- _PROBLEM_:
An exact reprint of the listing is required, with no pictures included.

________

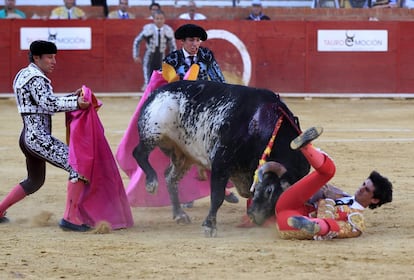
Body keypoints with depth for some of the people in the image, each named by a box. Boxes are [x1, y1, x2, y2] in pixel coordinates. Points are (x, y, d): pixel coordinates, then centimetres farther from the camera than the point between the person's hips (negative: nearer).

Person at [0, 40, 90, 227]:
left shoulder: (24, 75, 19)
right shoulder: (35, 78, -11)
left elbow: (48, 103, 21)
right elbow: (48, 104, -23)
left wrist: (73, 97, 13)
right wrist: (75, 103, -29)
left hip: (28, 137, 11)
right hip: (39, 138, -11)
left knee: (35, 181, 27)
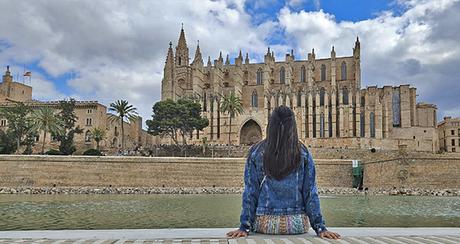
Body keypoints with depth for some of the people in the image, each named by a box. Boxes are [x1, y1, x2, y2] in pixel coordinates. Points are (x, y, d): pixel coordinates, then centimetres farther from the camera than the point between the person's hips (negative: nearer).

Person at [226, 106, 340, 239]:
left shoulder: (256, 153, -4)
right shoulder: (303, 154, -2)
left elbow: (250, 192, -4)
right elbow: (311, 193, -2)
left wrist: (245, 227, 0)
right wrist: (320, 227, 3)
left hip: (265, 224, 0)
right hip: (297, 224, 1)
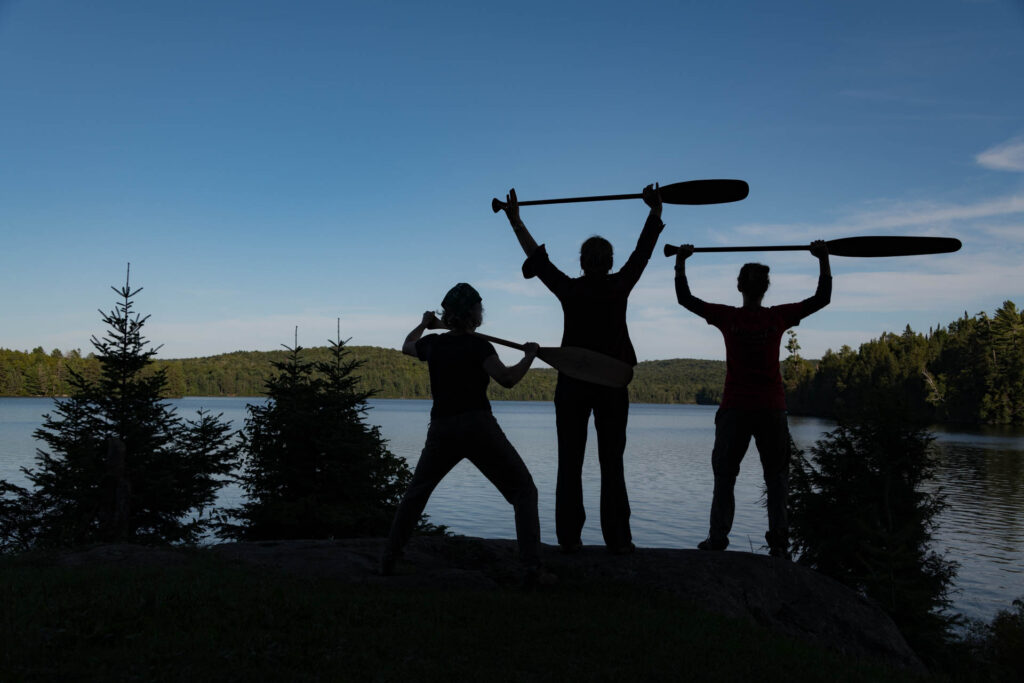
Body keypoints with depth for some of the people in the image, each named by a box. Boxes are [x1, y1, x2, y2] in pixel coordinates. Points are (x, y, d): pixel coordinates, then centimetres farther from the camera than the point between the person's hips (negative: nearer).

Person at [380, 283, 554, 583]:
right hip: (479, 427, -5)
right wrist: (529, 355, -3)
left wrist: (424, 324, 44)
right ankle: (533, 567, -7)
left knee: (416, 493, 24)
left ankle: (389, 558, 23)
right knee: (523, 491, 4)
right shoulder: (477, 346, -7)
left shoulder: (433, 344, 9)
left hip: (441, 430, 5)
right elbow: (507, 378, -16)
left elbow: (407, 346, 31)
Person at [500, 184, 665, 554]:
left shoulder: (568, 288, 2)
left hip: (572, 385, 1)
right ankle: (617, 539, 1)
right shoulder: (619, 286, 0)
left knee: (569, 464, 3)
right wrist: (656, 211, 22)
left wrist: (515, 220, 21)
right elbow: (643, 250, 11)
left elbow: (536, 256, 11)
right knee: (612, 465, 2)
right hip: (612, 384, 0)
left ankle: (569, 538, 1)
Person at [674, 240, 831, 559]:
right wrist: (823, 260, 10)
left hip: (734, 408, 0)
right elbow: (823, 298, 6)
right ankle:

________

- _EXPECTED ANSWER_:
Body keypoints with depth for some of the people in the image, each named by a box. Boxes are [x1, y1, x2, y2] in pixel coordinates. Points are (x, y, d): pixel coordinates, then centimetres farther from the camera than the point between the person's hips (negative: nearer).

Person at [0, 40, 90, 227]:
left shoulder: (24, 75, 19)
right shoulder: (35, 78, -11)
left elbow: (48, 103, 21)
right elbow: (48, 104, -23)
left wrist: (73, 97, 13)
right wrist: (75, 103, -29)
left hip: (28, 137, 11)
right hip: (39, 138, -11)
left knee: (35, 181, 27)
Body keypoints with depth for some of the people in the image, each named by a box. Boxes are [x1, y1, x2, y2] in pixel coordinates. Points are (x, y, d): pixel coordinates, then centimetres farther from the camera than the point between the person's hips (negative: nearer).

Person at [226, 106, 340, 239]:
left shoulder: (256, 153, -4)
right shoulder: (303, 154, -2)
left elbow: (250, 192, -4)
right elbow: (311, 193, -2)
left wrist: (245, 227, 0)
right wrist: (320, 227, 3)
left hip: (265, 224, 0)
right hip: (297, 224, 1)
Body keypoints with depth for some of the people in the image, each named by a box. Boxes are [x1, y1, x2, y2] in pixel coordinates. Points are (x, y, d): pixel coordinates, then centimetres farther from the camera than the point between the person's hips (negative: nearer).

Person at [380, 283, 554, 583]:
right hip: (479, 427, -5)
right wrist: (529, 355, -3)
left wrist: (424, 324, 44)
right ankle: (533, 567, -7)
left knee: (416, 493, 24)
left ankle: (389, 558, 23)
right knee: (523, 491, 4)
right shoulder: (477, 346, -7)
left shoulder: (433, 344, 9)
left hip: (441, 430, 5)
right elbow: (507, 378, -16)
left elbow: (407, 346, 31)
Person at [500, 184, 665, 554]:
left shoulder: (568, 288, 2)
left hip: (572, 385, 1)
right ankle: (617, 539, 1)
right shoulder: (619, 286, 0)
left knee: (569, 464, 3)
right wrist: (656, 211, 22)
left wrist: (515, 220, 21)
right elbow: (643, 250, 11)
left elbow: (536, 256, 11)
right knee: (612, 465, 2)
right hip: (612, 384, 0)
left ankle: (569, 538, 1)
Person at [674, 240, 831, 559]:
right wrist: (823, 260, 10)
left hip: (734, 408, 0)
right elbow: (823, 298, 6)
right ankle:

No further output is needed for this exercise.